## [Exercise directions]
Resume the passage below on how Swift 3 renamed protocols, continuing after its last sentence.

On high level, the changes can be summarized as follows.

  • Strip Type suffix from protocol names. In a few special cases this means adding a Protocol suffix to get out of the way of type names that are primary (though most of these we expect to be obsoleted by Swift 3 language features).

For example, GeneratorType was renamed to IteratorProtocol.

And, for example, is also how both Result & ReactiveSwift have updated their APIs for Swift 3. ResultType was renamed to ResultProtocol (in this commit), and SignalType was renamed to SignalProtocol, and SignalProducerType was renamed to SignalProducerProtocol (in this commit).

Although it's worth noting that in a vast majority of these cases, such protocols only exist as a workaround for the lack of parameterised extensions.

## [Data excerpts]
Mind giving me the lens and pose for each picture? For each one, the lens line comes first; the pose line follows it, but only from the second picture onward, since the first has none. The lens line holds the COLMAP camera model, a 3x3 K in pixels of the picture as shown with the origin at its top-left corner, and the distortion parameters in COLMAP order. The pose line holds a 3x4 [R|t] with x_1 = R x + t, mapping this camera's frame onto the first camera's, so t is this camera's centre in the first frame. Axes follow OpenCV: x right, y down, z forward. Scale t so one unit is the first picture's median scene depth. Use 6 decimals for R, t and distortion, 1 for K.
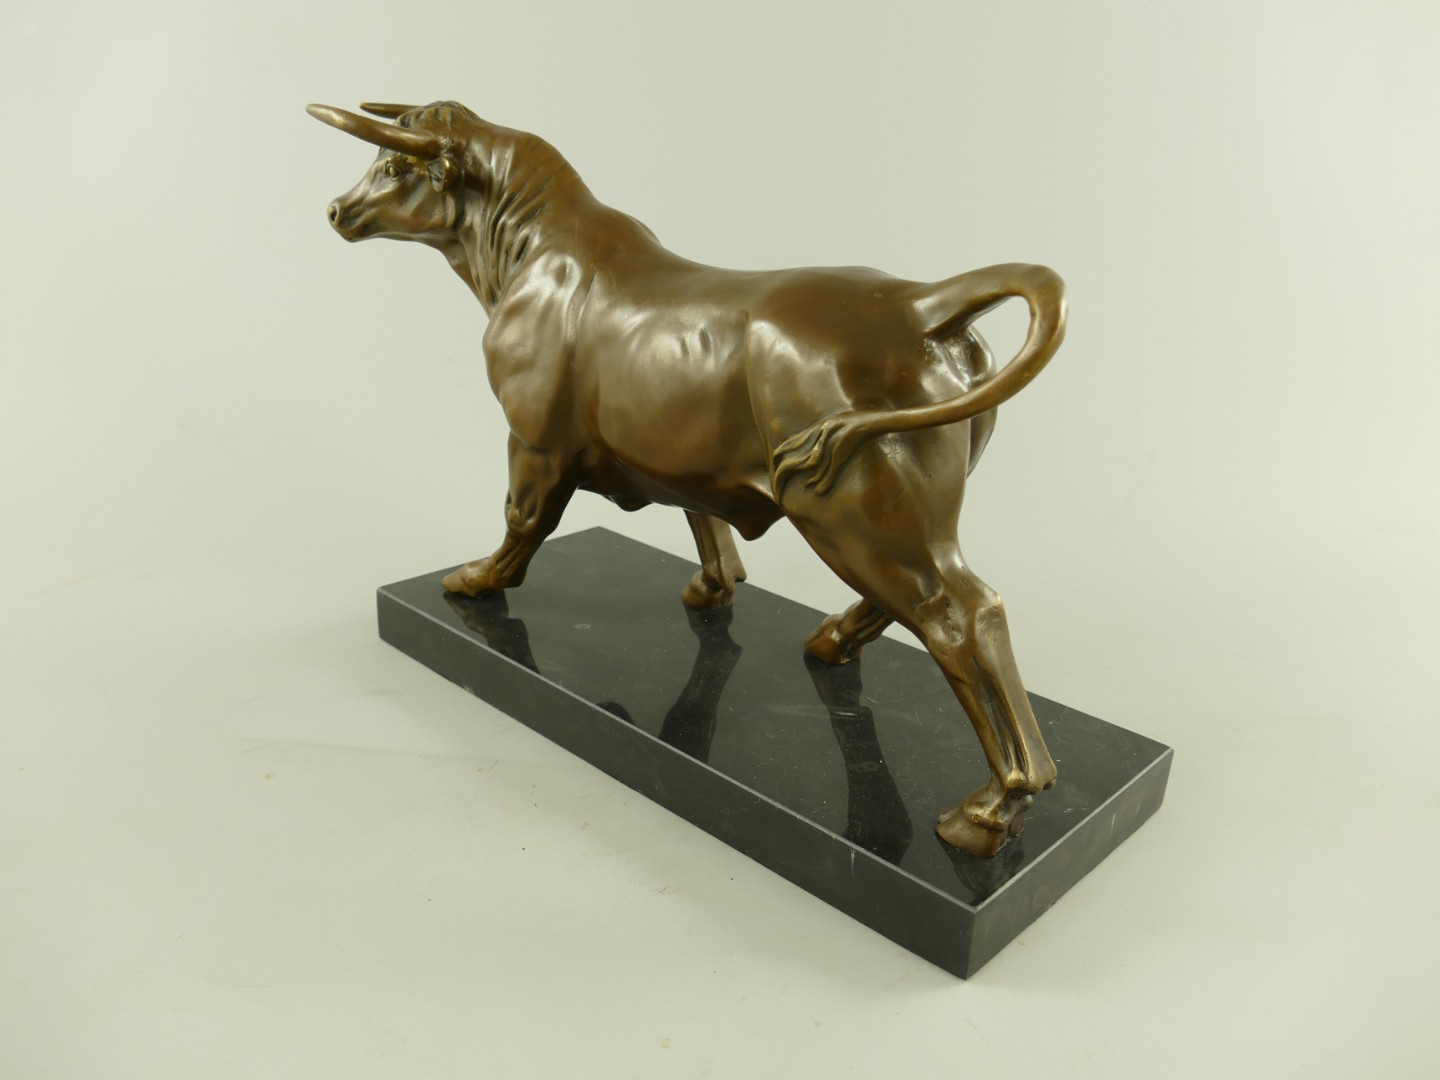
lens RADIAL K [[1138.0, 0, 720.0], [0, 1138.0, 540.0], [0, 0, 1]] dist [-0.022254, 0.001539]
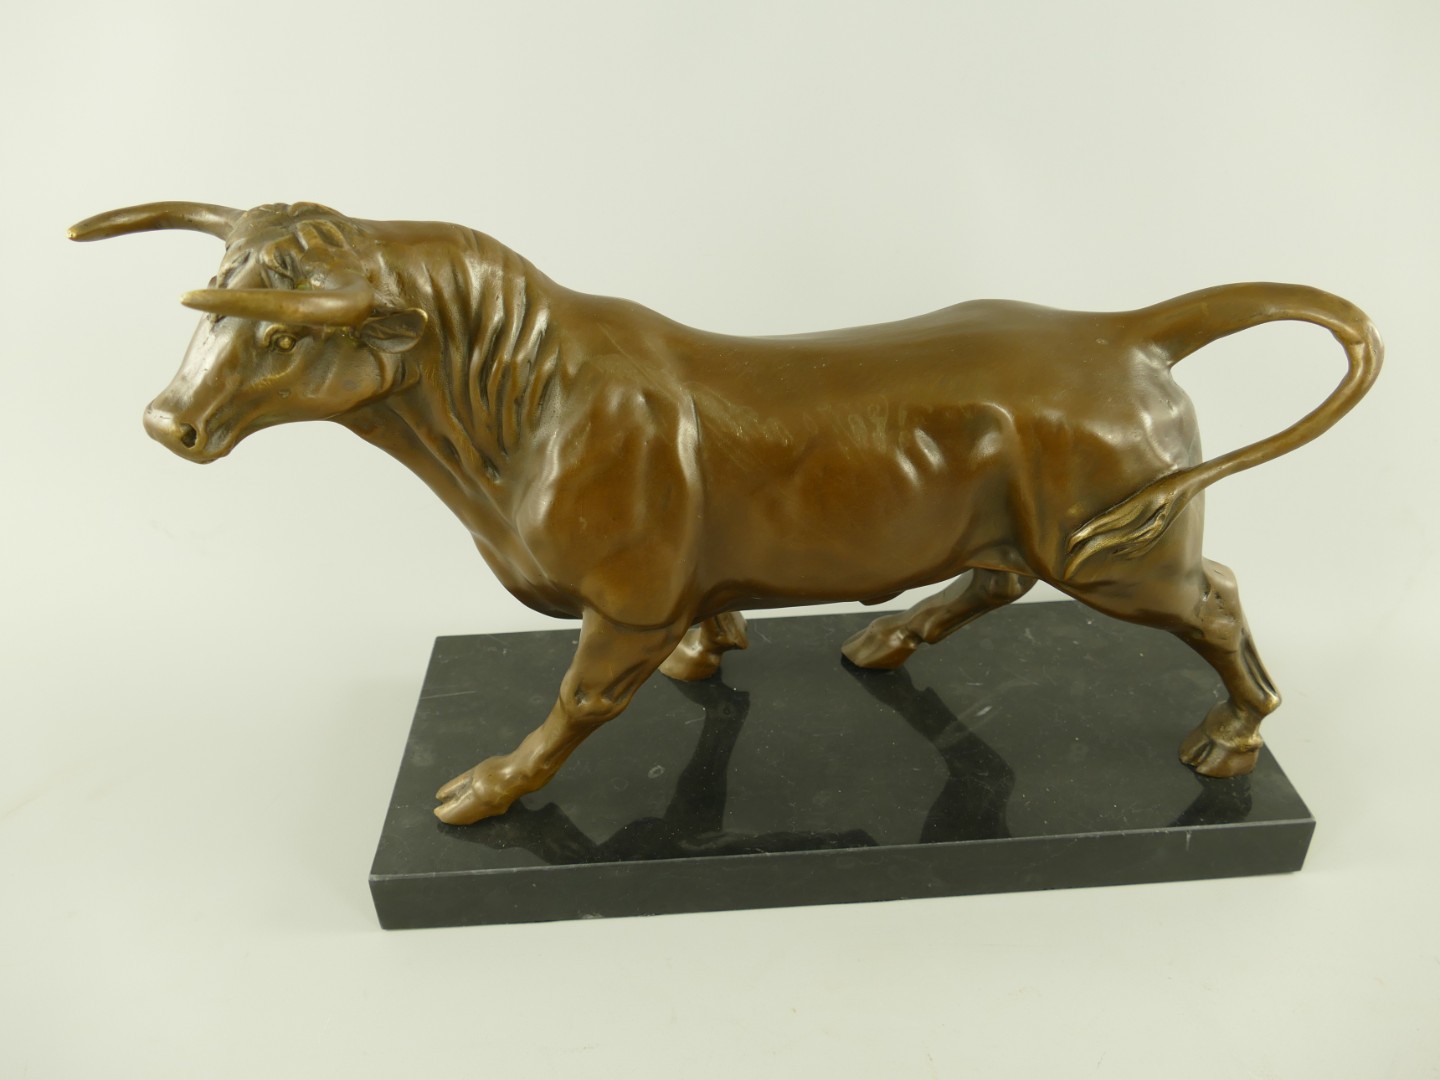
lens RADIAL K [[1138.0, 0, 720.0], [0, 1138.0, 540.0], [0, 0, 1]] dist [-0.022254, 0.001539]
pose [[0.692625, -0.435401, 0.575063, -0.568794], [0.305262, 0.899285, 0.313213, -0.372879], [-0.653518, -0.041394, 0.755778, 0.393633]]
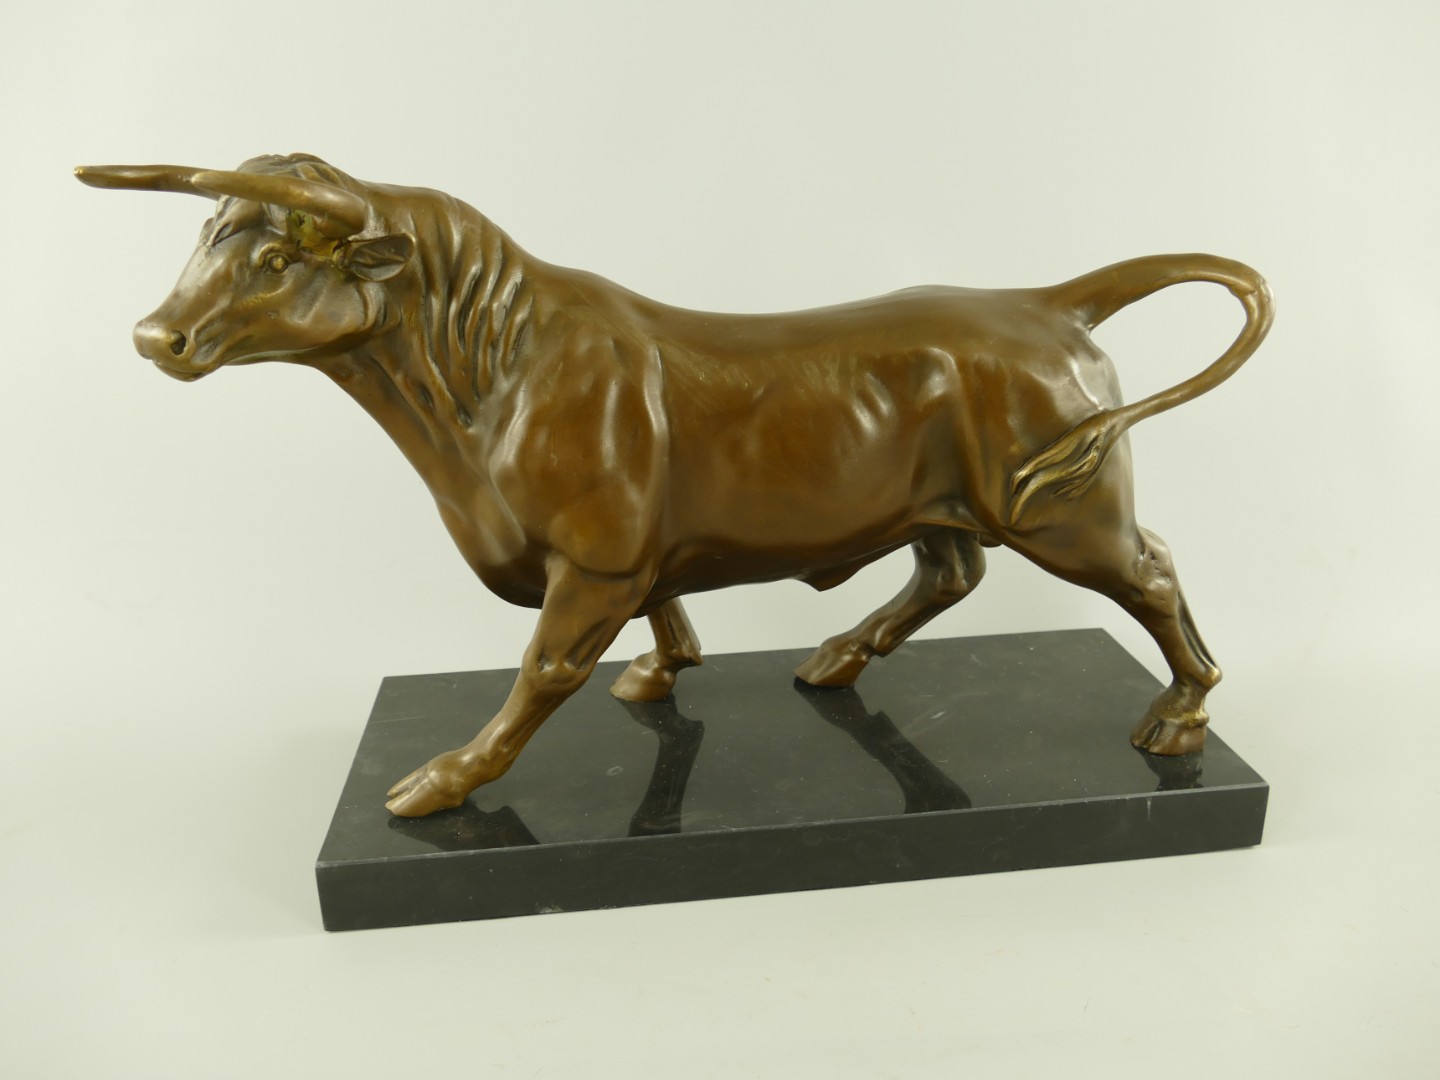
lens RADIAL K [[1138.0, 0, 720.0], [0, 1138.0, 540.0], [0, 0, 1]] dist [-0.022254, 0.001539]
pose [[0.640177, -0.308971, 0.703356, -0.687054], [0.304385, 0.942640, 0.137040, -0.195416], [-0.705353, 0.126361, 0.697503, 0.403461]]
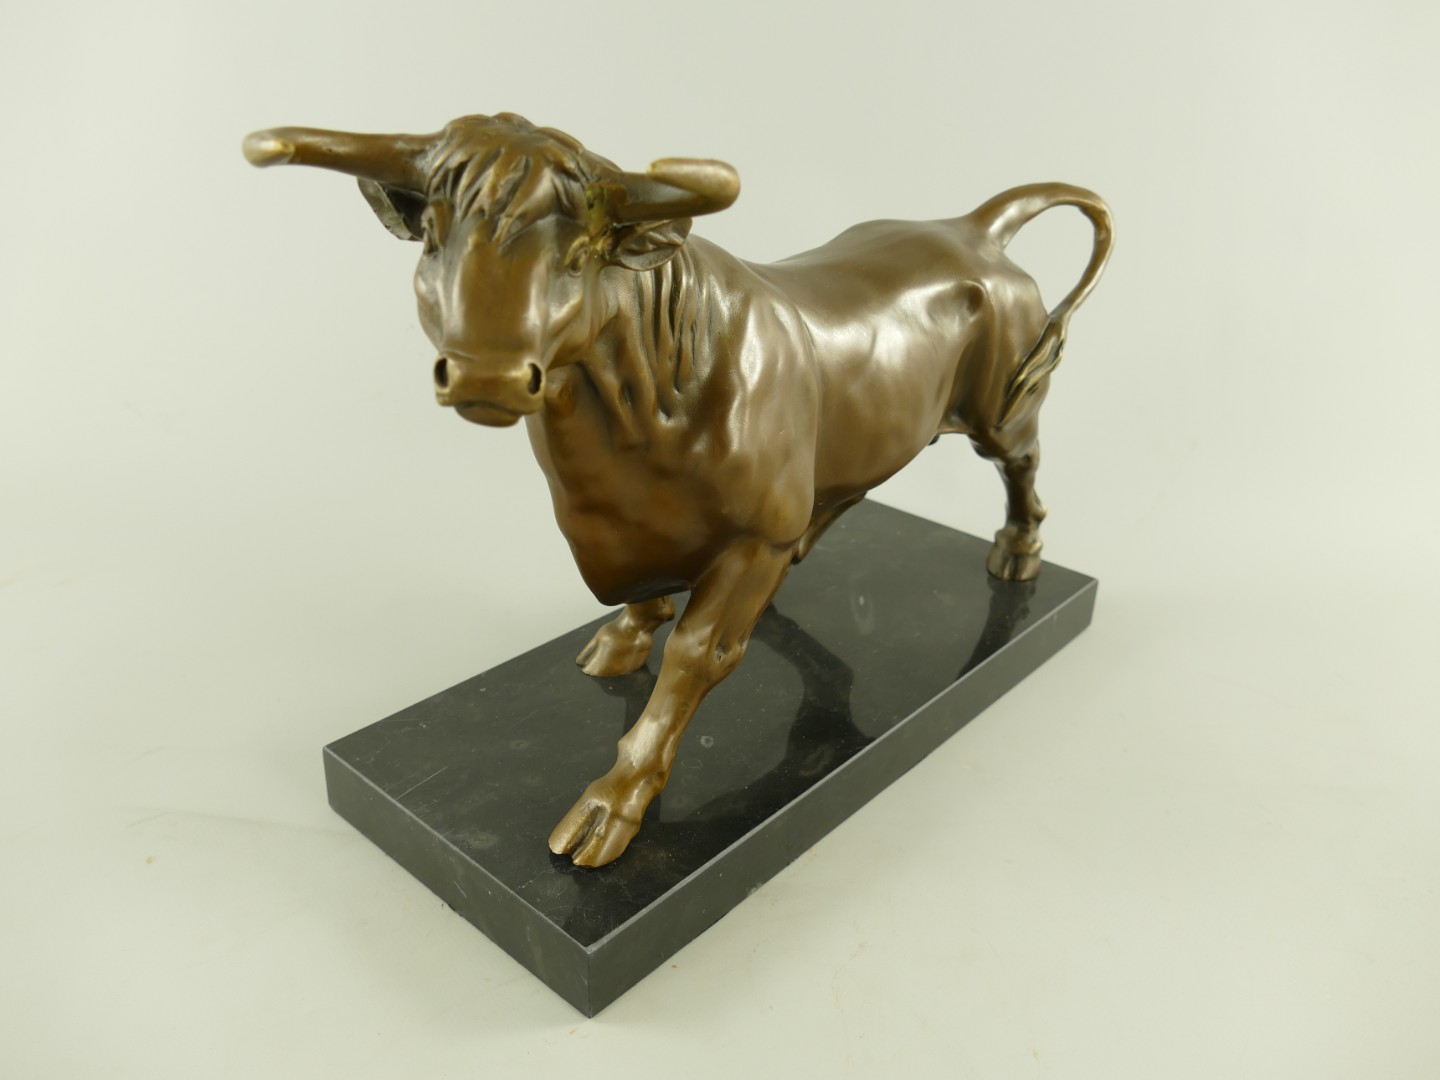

## [Response box]
For example, we cannot currently say:

struct SomeGenericThing<T> {
    var value: T
}

extension <T> Array where Element == SomeGenericThing<T>, T : Comparable {

}

But introducing a protocol allows us to realise the generic placeholder(s) as associated type(s), which we can then use in constraints:

protocol SomeGenericThingProtocol {
    associatedtype T
    var value: T { get set }
}

struct SomeGenericThing<T> : SomeGenericThingProtocol {
    var value: T
}

extension Array where Element : SomeGenericThingProtocol, Element.T : Comparable {
    // ...
}

Therefore once parameterised extensions are supported, we'll be able to do away with such protocols.